ART

The Lassonde Art Trail is Now Open in Toronto’s Biidaasige Park

Oluseye, Crown Act, 2026. Photo Vid Ingelevics and Ryan Walker. Courtesy the artist and Lassonde Art Trail.

Now open in Toronto’s Port Lands, the Lassonde Art Trail brings contemporary art into one of the city’s largest waterfront redevelopment projects. Set across more than four kilometers in Biidaasige Park on the island of Ookwemin Minising, the trail combines permanent commissions, long-term loans, and rotating installations across newly created public parkland, with the art built into the larger redevelopment plan itself. The works are distributed through new parkland, wetlands, and public space, tying the trail directly to the larger remaking of the waterfront.

AArrechea_Orange Functional_Lassonde Art Trail Alexandre Arrechea, Orange Functional, 2022. Photo Vid Ingelevics and Ryan Walker. Courtesy the artist and Lassonde Art Trail.

The opening program includes Alexa Kumiko Hatanaka, Alexandre Arrechea, Caroline Monnet and Dean Baldwin Lew, Hank Willis Thomas, Kara Hamilton, Kent Monkman, Lisa Hirmer, Monira Al Qadiri, Nadia Belerique and Tony Romano, Oluseye, Ryan Gander, and Tracey Emin. The lineup moves between Indigenous, Canadian, and international artists, with works ranging from new commissions to institutional loans and longer-term public installations.

Tracey Emin, Roman Standard, 2019. Photo Vid Ingelevics and Ryan Walker. © Tracey Emin / DACS, London / CARCC Ottawa 2026. Courtesy Lassonde Art Trail, National Gallery of Canada and White Cube.

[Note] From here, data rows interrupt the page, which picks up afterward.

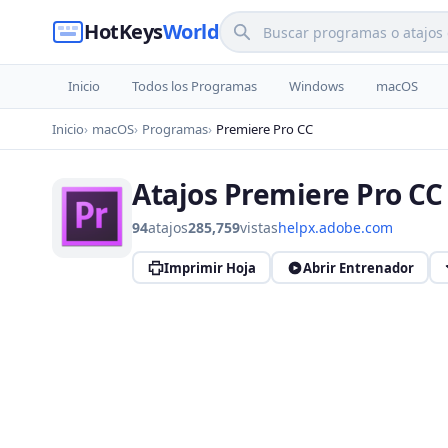
HotKeys
World
Inicio
Todos los Programas
Windows
macOS
Inicio
macOS
Programas
Premiere Pro CC
Atajos Premiere Pro CC
94
atajos
285,759
vistas
helpx.adobe.com
Imprimir Hoja
Abrir Entrenador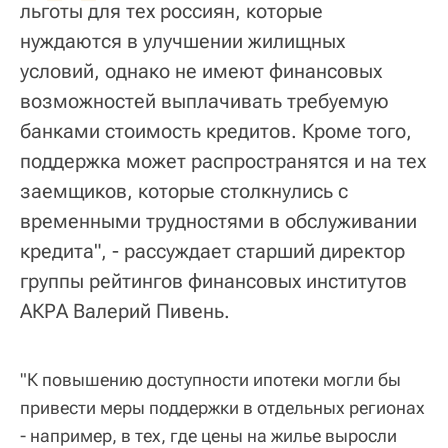
льготы для тех россиян, которые
нуждаются в улучшении жилищных
условий, однако не имеют финансовых
возможностей выплачивать требуемую
банками стоимость кредитов. Кроме того,
поддержка может распространятся и на тех
заемщиков, которые столкнулись с
временными трудностями в обслуживании
кредита", - рассуждает старший директор
группы рейтингов финансовых институтов
АКРА Валерий Пивень.
"К повышению доступности ипотеки могли бы
привести меры поддержки в отдельных регионах
- например, в тех, где цены на жилье выросли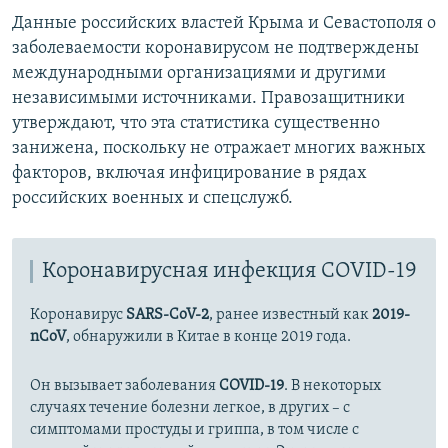
Данные российских властей Крыма и Севастополя о
заболеваемости коронавирусом не подтверждены
международными организациями и другими
независимыми источниками. Правозащитники
утверждают, что эта статистика существенно
занижена, поскольку не отражает многих важных
факторов, включая инфицирование в рядах
российских военных и спецслужб.
Коронавирусная инфекция COVID-19
Коронавирус
SARS-CoV-2
, ранее известный как
2019-
nCoV
, обнаружили в Китае в конце 2019 года.
Он вызывает заболевания
COVID-19
. В некоторых
случаях течение болезни легкое, в других – с
симптомами простуды и гриппа, в том числе с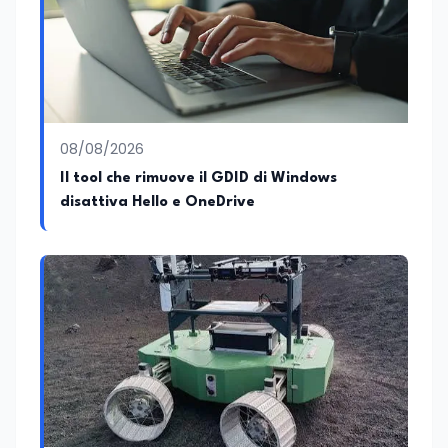
08/08/2026
Il tool che rimuove il GDID di Windows
disattiva Hello e OneDrive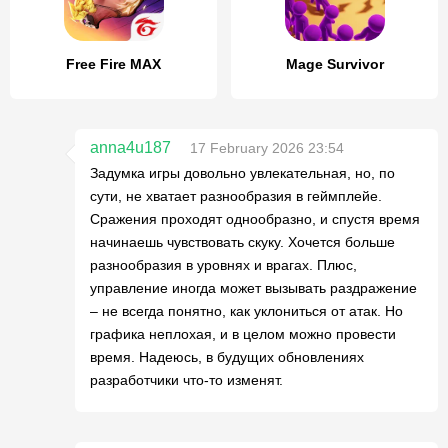
Free Fire MAX
Mage Survivor
anna4u187
17 February 2026 23:54
Задумка игры довольно увлекательная, но, по
сути, не хватает разнообразия в геймплейе.
Сражения проходят однообразно, и спустя время
начинаешь чувствовать скуку. Хочется больше
разнообразия в уровнях и врагах. Плюс,
управление иногда может вызывать раздражение
– не всегда понятно, как уклониться от атак. Но
графика неплохая, и в целом можно провести
время. Надеюсь, в будущих обновлениях
разработчики что-то изменят.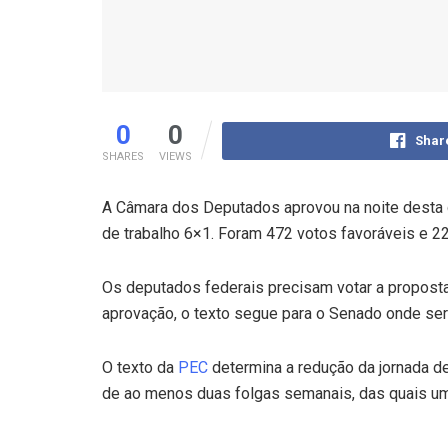
0
0
Shar
SHARES
VIEWS
A Câmara dos Deputados aprovou na noite desta q
de trabalho 6×1. Foram 472 votos favoráveis e 22
Os deputados federais precisam votar a propost
aprovação, o texto segue para o Senado onde se
O texto da
PEC
determina a redução da jornada de
de ao menos duas folgas semanais, das quais um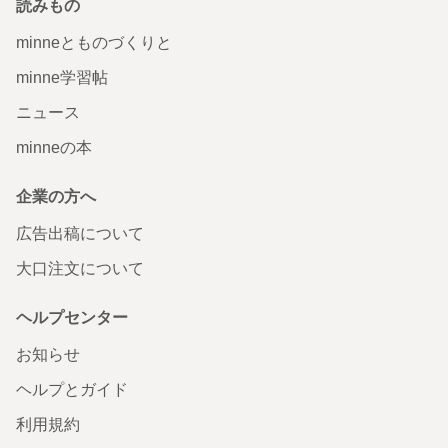
読みもの
minneとものづくりと
minne学習帖
ニュース
minneの本
企業の方へ
広告出稿について
大口注文について
ヘルプセンター
お知らせ
ヘルプとガイド
利用規約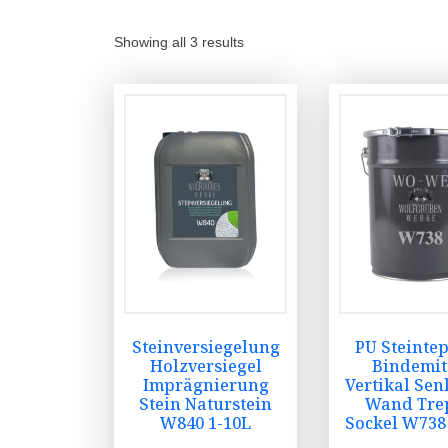
Showing all 3 results
Steinversiegelung
PU Steinte
Holzversiegel
Bindemit
Imprägnierung
Vertikal Sen
Stein Naturstein
Wand Tre
W840 1-10L
Sockel W738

It’s the individual projects that show how wide that range is. Kent Monkman’s contribution is his first permanent public sculpture and centers Indigenous presence and the significance of water at the site. Monira Al Qadiri’s First Sun, initially presented at Doris C. Freedman Plaza in Central Park, came to Toronto through a co-commission with Public Art Fund and connects the trail to a larger North American public art network. Hamilton’s work, developed through York University’s L.L. Odette Sculptor in Residence program, brings research on organic materials and site ecology into the mix. Emin’s work arrives through a loan from the National Gallery of Canada, placing a sculpture from the national collection outdoors and free to the public.

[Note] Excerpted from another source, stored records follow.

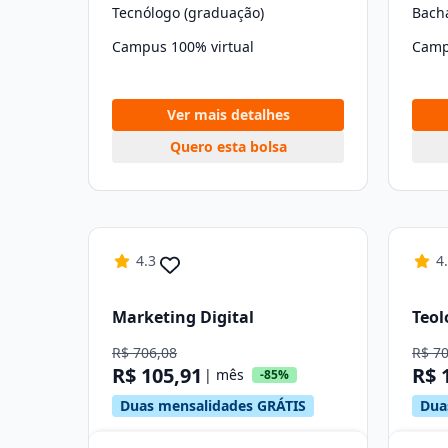
Tecnólogo (graduação)
Bach
Campus 100% virtual
Camp
Ver mais detalhes
Quero esta bolsa
4.3
4
Marketing Digital
Teol
R$ 706,08
R$ 7
R$ 105,91
R$ 
| mês
-85%
Duas mensalidades GRÁTIS
Dua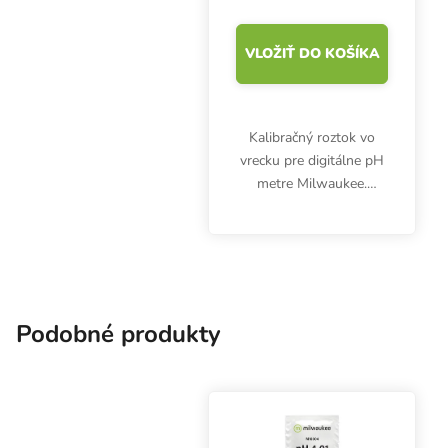
VLOŽIŤ DO KOŠÍKA
Kalibračný roztok vo
vrecku pre digitálne pH
metre Milwaukee.
Objem: 20 ml. pH: 4,01
Podobné produkty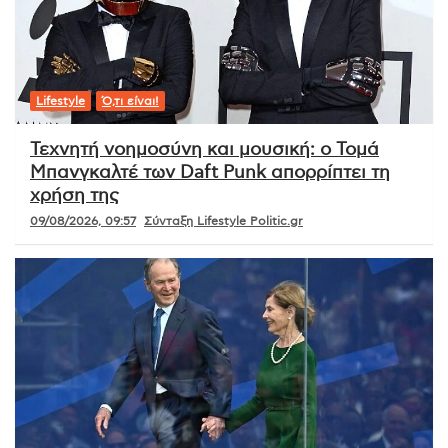
Lifestyle
Ό,τι είναι!
Τεχνητή νοημοσύνη και μουσική: ο Τομά
Μπανγκαλτέ των Daft Punk απορρίπτει τη
χρήση της
09/08/2026, 09:57
Σύνταξη Lifestyle Politic.gr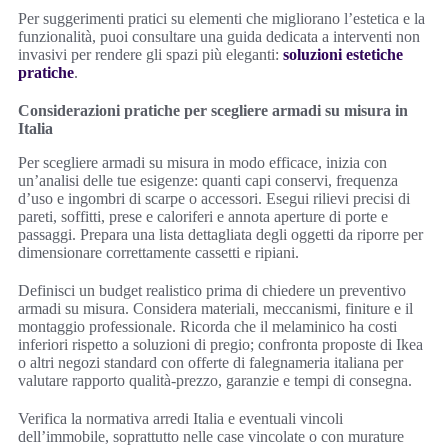
Per suggerimenti pratici su elementi che migliorano l’estetica e la
funzionalità, puoi consultare una guida dedicata a interventi non
invasivi per rendere gli spazi più eleganti:
soluzioni estetiche
pratiche
.
Considerazioni pratiche per scegliere armadi su misura in
Italia
Per scegliere armadi su misura in modo efficace, inizia con
un’analisi delle tue esigenze: quanti capi conservi, frequenza
d’uso e ingombri di scarpe o accessori. Esegui rilievi precisi di
pareti, soffitti, prese e caloriferi e annota aperture di porte e
passaggi. Prepara una lista dettagliata degli oggetti da riporre per
dimensionare correttamente cassetti e ripiani.
Definisci un budget realistico prima di chiedere un preventivo
armadi su misura. Considera materiali, meccanismi, finiture e il
montaggio professionale. Ricorda che il melaminico ha costi
inferiori rispetto a soluzioni di pregio; confronta proposte di Ikea
o altri negozi standard con offerte di falegnameria italiana per
valutare rapporto qualità-prezzo, garanzie e tempi di consegna.
Verifica la normativa arredi Italia e eventuali vincoli
dell’immobile, soprattutto nelle case vincolate o con murature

Nadia Belerique and Tony Romano, Homing, 2026. Photo Vid Ingelevics and Ryan Walker. Courtesy the artists and Lassonde Art Trail.

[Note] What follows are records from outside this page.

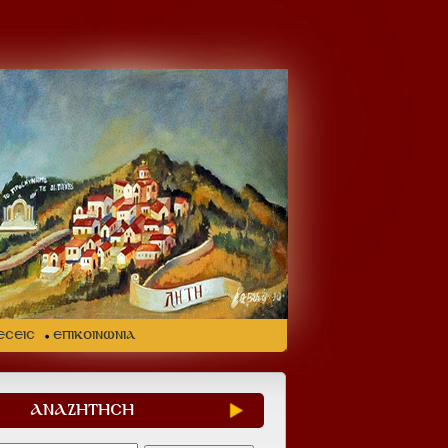
ΕΣΕΙΣ
ΕΠΙΚΟΙΝΩΝΙΑ
ΑΝΑΖΗΤΗΣΗ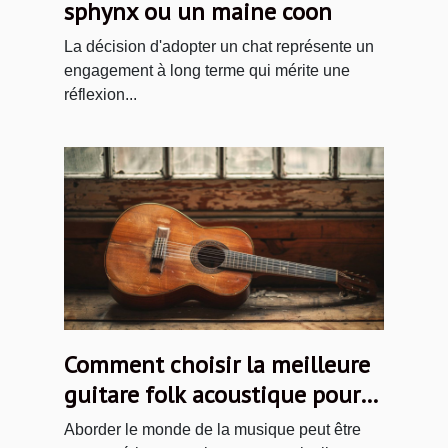
sphynx ou un maine coon
La décision d'adopter un chat représente un
engagement à long terme qui mérite une
réflexion...
Comment choisir la meilleure
guitare folk acoustique pour
débutants
Aborder le monde de la musique peut être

The relationship with the National Gallery will continue shaping the trail over the next year. In March, the museum announced a major sculpture commission by Alicja Kwade for installation in May 2027. The work will use locally sourced granite from the Canadian Shield, with fabrication taking place in part in the Greater Toronto Area. Joana Vasconcelos’ Artemisa, a permanent tree-like sculpture clad in hand-painted ceramic tiles, is also scheduled for 2027 and will enter the City of Toronto’s Public Art & Monuments Collection.